EXERCISE SET:
A) In the excerpt on ELSA log searching, why does fast query speed make analysts more likely to follow every lead? Answer in one to three sentences.
B) Can you extend the excerpt on ELSA log searching, picking up right after its final sentence?

[begin EXCERPTED TEXT]

So, content did indeed come down, and obviously, the goal is to set the browser's location to the next malicious site, defender-nrpr.in. We can then use ELSA to see if the client did follow to that site:
site:defender-nrpr.in
No results found, so our client is ok! So what did our client do? We do an ELSA query for that client IP for the few seconds around the request and see that there were no other suspicious requests. Looks like everything is fine, and management can rest easy.

Let's dig a little deeper in ELSA to see what other information we can find out about lizamoon. What are the hacked sites that are funneling traffic to the malicious drop site? ELSA:
site:lizamoon.com groupby:referer

This shows us the top unique page URI's that are linking to the malicious site. What IP addresses are serving lizamoon.com? ELSA:
site:lizamoon.com groupby:dstip
Who went there?
site:lizamoon.com groupby:srcip

Because each one of these queries finishes in a second or two, we can answer all of these questions in under thirty seconds—short enough to do while your boss is right there! This process of broad queries followed by drill-downs is the staple of efficient investigation. A lot of tools, (Websense, for instance), will give you the ability to do the broad queries, and to some extent, drill-down, but the difference is that the follow-up queries take far more time in large organizations, which can make your analysts less likely to follow every lead as they have to constantly prioritize their time. Queries that take almost no time are much more likely to be made. So if knowing is half the battle, then asking the questions is the other half.

Thursday, March 31, 2011

Comprehensive Log Collection

In my last post, I described the importance of comprehensive logging in an enterprise and how you can use the open-source ELSA to get your logs collected and indexed. In this post, I'll describe the various things you can use to generate logs so that you have something to collect.

The Haystack

The classic dilemma with log collection is that the volume of ordinary logs drowns out important ones. ELSA solves this problem by allowing an analyst to cut through a massive amount of irrelevant logs and immediately find the sought-after logs. This allows the organization to enable extremely verbose logging from all of their devices without sacrificing the ability to find important logs. That in turn allows verbose logs to assist in investigations when they normally would have been sacrificed for efficiency. As a secondary benefit, it reduces the amount time spent managing logs because no one is tasked with the difficult choices of which logs should be filtered and which should be kept.

Historically, network devices and UNIX/Linux devices have been the main source of syslogs. Network logs are critical to detecting attacks and conducting incident response. In addition to providing network connection records for both allowed and denied connections, other important logs are sent by network devices. For instance, denial of service attacks can produce logs from firewalls indicating that they have reached their open connection limit. A Cisco FWSM will generate logs like “Connection limit exceeded” and should be alerted on using ELSA. Other logs may not be errors, but are anomalies. Specifically, logs regarding configuration changes are helpful for detecting unauthorized access or improper change management.

ELSA can help zero-in on these kinds of logs by providing the negative operator in a search query. If most logs from a device contain a certain string like “connection,” then the query can be altered with “-connection” to exclude all of those. These searches happen so quickly that you can work through adding a half-dozen negations in a few seconds to uncover a new anomaly. The interesting string representing the anomaly can then be added as an alert for the future. In the screenshot below, you can see a series of queries, each with a decreasing number of results (the number in parenthesis on the tab) with an increasing amount of negation.

[end EXCERPTED TEXT]
[begin PROVIDED DATA]

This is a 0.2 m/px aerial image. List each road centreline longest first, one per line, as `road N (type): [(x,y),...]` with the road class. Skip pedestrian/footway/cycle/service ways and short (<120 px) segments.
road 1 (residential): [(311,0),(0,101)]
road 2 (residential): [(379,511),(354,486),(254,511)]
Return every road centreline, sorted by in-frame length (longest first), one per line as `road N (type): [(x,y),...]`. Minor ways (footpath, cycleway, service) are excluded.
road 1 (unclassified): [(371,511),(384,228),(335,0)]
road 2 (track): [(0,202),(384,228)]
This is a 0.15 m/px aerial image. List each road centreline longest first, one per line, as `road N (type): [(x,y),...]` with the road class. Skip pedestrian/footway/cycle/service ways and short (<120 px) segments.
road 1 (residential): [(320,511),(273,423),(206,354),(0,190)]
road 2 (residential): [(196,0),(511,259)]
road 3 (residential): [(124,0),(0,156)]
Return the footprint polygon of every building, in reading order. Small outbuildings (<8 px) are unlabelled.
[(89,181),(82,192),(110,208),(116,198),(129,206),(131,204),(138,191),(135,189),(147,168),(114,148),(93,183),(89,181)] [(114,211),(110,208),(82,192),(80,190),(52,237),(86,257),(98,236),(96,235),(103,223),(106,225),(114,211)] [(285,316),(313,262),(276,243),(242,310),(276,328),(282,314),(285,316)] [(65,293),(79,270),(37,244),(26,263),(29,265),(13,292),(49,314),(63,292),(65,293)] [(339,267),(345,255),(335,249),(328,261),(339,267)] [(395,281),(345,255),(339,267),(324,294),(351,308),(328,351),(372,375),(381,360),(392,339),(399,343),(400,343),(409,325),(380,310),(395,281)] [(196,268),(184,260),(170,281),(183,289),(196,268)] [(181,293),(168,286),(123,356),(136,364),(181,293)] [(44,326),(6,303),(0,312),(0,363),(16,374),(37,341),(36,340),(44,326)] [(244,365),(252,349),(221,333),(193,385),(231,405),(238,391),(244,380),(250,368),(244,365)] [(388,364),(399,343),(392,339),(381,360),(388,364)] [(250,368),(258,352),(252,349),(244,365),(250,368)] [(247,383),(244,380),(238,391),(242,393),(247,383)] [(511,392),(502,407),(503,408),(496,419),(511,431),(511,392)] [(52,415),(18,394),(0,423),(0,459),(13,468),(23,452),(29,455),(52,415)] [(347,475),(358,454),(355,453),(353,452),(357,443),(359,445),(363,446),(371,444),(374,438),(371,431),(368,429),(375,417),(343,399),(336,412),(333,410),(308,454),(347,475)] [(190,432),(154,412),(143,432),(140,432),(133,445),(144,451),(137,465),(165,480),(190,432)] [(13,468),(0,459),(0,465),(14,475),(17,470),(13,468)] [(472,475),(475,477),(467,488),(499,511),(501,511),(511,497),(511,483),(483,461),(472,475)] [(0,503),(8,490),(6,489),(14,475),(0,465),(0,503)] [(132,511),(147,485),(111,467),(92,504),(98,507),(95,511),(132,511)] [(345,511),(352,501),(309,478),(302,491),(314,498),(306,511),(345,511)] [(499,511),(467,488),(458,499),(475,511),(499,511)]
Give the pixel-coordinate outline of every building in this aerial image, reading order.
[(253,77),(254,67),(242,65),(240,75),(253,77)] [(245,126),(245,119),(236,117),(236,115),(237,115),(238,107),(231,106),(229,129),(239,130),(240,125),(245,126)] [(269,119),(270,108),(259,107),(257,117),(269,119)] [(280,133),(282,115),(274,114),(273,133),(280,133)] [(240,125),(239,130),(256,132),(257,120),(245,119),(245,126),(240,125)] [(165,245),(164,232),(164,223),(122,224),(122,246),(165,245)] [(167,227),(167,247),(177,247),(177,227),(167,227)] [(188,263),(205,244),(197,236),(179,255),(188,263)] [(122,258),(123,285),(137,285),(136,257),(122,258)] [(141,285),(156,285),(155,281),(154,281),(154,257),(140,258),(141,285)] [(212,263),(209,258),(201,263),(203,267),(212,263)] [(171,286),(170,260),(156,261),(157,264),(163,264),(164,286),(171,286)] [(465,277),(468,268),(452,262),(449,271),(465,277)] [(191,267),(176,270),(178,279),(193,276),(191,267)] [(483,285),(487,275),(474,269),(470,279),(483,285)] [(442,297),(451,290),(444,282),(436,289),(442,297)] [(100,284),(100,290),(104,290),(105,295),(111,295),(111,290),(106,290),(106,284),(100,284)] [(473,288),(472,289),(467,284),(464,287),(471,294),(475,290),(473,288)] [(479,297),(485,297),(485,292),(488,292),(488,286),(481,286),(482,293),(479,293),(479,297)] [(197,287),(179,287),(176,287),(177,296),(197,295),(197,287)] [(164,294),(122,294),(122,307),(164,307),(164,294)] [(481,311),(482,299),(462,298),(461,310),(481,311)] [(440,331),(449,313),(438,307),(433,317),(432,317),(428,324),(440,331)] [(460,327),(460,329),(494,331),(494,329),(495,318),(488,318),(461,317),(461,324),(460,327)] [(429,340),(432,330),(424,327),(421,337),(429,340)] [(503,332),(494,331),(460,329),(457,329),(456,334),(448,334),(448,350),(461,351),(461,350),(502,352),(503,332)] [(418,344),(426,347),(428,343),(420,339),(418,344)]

[end PROVIDED DATA]

WRITTEN RESPONSES:
A) In many tools, follow-up queries take far more time in large organizations, so analysts have to constantly prioritize their time and are less likely to pursue every lead. Queries that take almost no time are much more likely to be made.

B)
Collecting Network Logs

Let's start with an example for configuring a Cisco router to log all network connection records to syslog. There's a great example of setting up logging from both Cisco Catalyst switches and routers, but in a nutshell, it involves a single line added for your log host (for example 192.168.10.10):

logging 192.168.10.10

Almost all network vendors provide a way to export logs as syslog. If possible, use TCP to prevent log loss. ELSA will handle either TCP or UDP logs.

Collecting Linux Server Logs

Setting up logging on UNIX and Linux is generally simple, but there are differences in the logging clients used. Standard Linux boxes up until a few years ago used the venerable syslogd agent to preform logging. To forward all logs to a syslog server of 192.168.10.10, you would add this to /etc/syslog.conf:

*.* @192.168.10.10

Then just restart syslogd:

/etc/init.d/syslogd restart

Different Linux distributions may change the restart command or the location of the syslogd.conf. A similar syntax is used for the newer rsyslog.

For Syslog-NG, adding a remote logging destination is a bit more involved, but is still not overly complicated. A typical syslog-ng.conf file (usually located in /etc/syslog-ng) will have a source entry like this:

source src {

internal();

unix-dgram(“/dev/log”);

}

This is the entry that allows it to listen on the /dev/log socket for incoming local logs. To forward all of these logs to a remote server, we want to add a log destination to our remote server 192.168.10.10.

Destination d_remote { udp(“192.168.10.10”); };

Then, we add a statement that forwards all logs:

log { source(src); destination(d_remote); };

Restart syslog-ng:

/etc/init.d/syslog restart

Now the server should be forwarding all of its local logs to the remote syslog server.

Collecting Windows Server Logs

Windows Server 2008 introduced a new feature in which servers can subscribe to logs from another server. Unfortunately, Microsoft implemented this in a proprietary way which means that it is not syslog compatible. Luckily, there is a good solution to this: Eventlog-to-syslog. Evtsys works on all Windows versions and is available for 32- and 64-bit. Installation could not be simpler: download the executable from the site and run it from a command-line:

evtsys.exe -i -h my.syslog.server.address

Done! There are also a number of enterprise options for configuring backup syslog servers, as well as fine-tuning which events are sent through the registry. See the evtsys documentation for more details.

The great thing about evtsys is that in addition to its very small footprint and ease of install, is that it will, by default, log all eventlog categories, including application-specific categories like SQL server. ELSA has a built-in parser for events forwarded by evtsys and will parse them so that producing reports on event ID and other characteristics are possible.

For ultra-verbose logging, you can enable Windows process accounting which will create a log for every process created. This creates a veritable torrent of logs, but with ELSA's horsepower, it will take them in stride, making them available in case of a breech. It's nearly impossible for an attacker to infiltrate a server and do damage without starting any new processes. Logging active directory account creations alone makes this a worthwhile endeavor.

Evtsys works on Windows desktops just as well as servers. Malware hunting is much easier when you have a log of all the processes created on the machine by the installation of a rootkit.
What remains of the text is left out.